§ Assigned task
Can you reproduce the lines of the data verbatim, starting at the line that contains "Cleanup is performed" and ending after the line that contains "## Lang Formatting"?

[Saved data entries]

+ + + + +

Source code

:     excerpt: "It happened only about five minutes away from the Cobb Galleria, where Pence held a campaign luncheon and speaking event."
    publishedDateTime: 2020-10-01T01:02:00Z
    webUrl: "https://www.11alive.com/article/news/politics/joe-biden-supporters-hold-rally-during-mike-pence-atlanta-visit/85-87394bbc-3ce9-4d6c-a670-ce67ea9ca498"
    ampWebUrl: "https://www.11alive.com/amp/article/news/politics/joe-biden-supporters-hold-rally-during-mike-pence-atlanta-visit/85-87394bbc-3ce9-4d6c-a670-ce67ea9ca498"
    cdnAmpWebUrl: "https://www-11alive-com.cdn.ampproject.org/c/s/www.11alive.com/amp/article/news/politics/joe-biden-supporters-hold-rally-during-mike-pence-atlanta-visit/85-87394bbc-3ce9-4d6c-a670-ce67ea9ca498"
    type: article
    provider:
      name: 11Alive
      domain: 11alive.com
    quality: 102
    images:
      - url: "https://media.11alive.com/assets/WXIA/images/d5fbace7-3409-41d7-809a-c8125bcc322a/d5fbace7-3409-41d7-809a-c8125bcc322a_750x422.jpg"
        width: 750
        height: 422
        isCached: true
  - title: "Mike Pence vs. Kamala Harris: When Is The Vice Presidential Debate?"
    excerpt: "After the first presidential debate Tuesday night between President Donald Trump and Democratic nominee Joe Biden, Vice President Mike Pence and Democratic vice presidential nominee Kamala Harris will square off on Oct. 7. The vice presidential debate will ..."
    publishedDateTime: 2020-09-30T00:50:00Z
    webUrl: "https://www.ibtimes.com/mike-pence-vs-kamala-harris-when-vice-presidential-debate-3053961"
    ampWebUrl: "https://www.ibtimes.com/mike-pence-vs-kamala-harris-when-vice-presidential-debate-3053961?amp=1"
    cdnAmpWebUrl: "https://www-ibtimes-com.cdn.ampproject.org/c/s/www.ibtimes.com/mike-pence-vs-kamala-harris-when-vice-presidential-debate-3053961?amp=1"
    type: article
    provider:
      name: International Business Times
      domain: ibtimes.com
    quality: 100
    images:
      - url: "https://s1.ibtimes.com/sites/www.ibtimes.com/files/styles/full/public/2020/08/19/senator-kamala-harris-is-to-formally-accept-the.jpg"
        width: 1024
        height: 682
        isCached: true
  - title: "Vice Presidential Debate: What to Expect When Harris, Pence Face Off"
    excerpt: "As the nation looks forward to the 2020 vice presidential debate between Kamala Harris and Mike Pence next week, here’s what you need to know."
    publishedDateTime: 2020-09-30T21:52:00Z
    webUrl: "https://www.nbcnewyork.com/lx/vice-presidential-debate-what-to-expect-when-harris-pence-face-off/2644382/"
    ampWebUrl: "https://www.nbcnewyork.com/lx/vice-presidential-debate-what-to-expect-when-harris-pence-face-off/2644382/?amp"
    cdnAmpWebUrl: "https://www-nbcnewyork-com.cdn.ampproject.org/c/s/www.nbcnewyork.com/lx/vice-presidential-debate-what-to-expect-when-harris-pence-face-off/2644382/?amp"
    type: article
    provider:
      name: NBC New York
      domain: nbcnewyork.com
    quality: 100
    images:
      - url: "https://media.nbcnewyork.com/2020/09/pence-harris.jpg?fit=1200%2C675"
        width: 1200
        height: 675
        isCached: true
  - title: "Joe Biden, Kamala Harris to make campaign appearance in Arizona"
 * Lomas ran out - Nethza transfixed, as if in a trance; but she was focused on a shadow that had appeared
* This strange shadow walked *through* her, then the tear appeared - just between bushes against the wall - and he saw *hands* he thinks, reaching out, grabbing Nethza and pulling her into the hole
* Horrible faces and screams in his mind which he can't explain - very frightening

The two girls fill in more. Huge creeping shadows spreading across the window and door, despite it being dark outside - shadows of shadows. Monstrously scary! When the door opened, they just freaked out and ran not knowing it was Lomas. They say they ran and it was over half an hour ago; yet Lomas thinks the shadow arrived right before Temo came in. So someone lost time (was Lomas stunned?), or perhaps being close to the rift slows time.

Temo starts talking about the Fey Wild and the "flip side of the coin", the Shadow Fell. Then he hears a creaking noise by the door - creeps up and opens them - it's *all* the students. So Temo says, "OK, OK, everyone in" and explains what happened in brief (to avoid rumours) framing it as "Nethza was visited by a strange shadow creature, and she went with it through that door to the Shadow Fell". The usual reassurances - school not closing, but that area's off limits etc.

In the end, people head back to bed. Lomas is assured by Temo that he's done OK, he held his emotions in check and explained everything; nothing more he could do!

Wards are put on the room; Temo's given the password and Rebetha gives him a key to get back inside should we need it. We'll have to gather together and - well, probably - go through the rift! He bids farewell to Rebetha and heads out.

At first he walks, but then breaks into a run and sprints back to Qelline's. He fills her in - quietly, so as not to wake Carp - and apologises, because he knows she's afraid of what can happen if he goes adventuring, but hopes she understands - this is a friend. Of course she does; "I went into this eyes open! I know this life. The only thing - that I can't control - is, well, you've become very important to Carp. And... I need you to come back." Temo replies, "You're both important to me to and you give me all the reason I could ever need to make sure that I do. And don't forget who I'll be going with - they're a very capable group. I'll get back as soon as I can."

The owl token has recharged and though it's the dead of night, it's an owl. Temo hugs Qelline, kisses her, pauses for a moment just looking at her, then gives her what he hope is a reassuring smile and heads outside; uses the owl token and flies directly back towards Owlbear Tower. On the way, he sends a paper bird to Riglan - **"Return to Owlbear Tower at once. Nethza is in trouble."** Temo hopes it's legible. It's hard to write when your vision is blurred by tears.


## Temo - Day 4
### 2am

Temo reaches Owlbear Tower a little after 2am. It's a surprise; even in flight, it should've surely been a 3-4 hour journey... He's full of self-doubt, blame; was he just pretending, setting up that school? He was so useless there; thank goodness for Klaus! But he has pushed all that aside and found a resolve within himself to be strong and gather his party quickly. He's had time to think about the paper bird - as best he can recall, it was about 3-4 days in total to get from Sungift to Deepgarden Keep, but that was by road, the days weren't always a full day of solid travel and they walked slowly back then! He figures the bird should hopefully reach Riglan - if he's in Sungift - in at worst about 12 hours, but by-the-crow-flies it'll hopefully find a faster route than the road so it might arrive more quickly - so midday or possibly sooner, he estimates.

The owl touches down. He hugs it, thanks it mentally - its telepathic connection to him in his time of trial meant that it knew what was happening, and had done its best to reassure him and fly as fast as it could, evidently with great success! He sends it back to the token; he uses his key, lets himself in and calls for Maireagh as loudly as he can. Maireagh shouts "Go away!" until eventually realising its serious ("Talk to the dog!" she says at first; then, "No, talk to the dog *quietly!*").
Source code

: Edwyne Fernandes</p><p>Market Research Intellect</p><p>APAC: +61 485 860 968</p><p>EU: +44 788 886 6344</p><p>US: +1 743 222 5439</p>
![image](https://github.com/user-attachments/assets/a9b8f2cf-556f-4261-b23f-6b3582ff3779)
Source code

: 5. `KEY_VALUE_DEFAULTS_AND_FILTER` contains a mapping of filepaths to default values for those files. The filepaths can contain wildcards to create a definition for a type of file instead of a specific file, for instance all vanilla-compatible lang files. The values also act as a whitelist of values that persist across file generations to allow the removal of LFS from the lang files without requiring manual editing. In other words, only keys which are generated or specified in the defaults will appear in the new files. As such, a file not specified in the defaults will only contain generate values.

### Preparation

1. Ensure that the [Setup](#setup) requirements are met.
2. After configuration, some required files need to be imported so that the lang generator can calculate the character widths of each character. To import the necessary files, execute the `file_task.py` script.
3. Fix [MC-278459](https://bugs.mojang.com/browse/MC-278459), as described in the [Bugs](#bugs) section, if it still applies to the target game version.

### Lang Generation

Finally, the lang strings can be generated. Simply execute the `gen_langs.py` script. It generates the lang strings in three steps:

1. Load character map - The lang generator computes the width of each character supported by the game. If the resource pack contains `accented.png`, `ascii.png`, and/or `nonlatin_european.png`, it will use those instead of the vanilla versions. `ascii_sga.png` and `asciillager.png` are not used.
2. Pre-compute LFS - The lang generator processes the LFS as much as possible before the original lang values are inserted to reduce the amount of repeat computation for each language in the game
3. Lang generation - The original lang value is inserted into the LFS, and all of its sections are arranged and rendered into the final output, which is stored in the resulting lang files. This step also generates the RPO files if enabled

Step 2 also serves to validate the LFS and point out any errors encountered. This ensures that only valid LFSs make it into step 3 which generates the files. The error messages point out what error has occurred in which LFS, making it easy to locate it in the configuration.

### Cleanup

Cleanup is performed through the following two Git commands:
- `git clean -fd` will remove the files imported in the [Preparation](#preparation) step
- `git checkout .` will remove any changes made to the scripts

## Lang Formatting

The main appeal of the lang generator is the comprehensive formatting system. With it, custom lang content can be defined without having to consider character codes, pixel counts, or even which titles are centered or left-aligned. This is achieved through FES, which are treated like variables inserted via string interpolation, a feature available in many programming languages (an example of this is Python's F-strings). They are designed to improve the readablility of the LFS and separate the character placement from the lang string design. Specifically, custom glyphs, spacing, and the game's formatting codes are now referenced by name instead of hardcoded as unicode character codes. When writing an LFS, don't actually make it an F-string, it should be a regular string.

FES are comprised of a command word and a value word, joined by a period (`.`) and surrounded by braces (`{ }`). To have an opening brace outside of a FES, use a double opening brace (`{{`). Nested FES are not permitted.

+ + + + +

§ Problem solution
Cleanup is performed through the following two Git commands:
- `git clean -fd` will remove the files imported in the [Preparation](#preparation) step
- `git checkout .` will remove any changes made to the scripts

## Lang Formatting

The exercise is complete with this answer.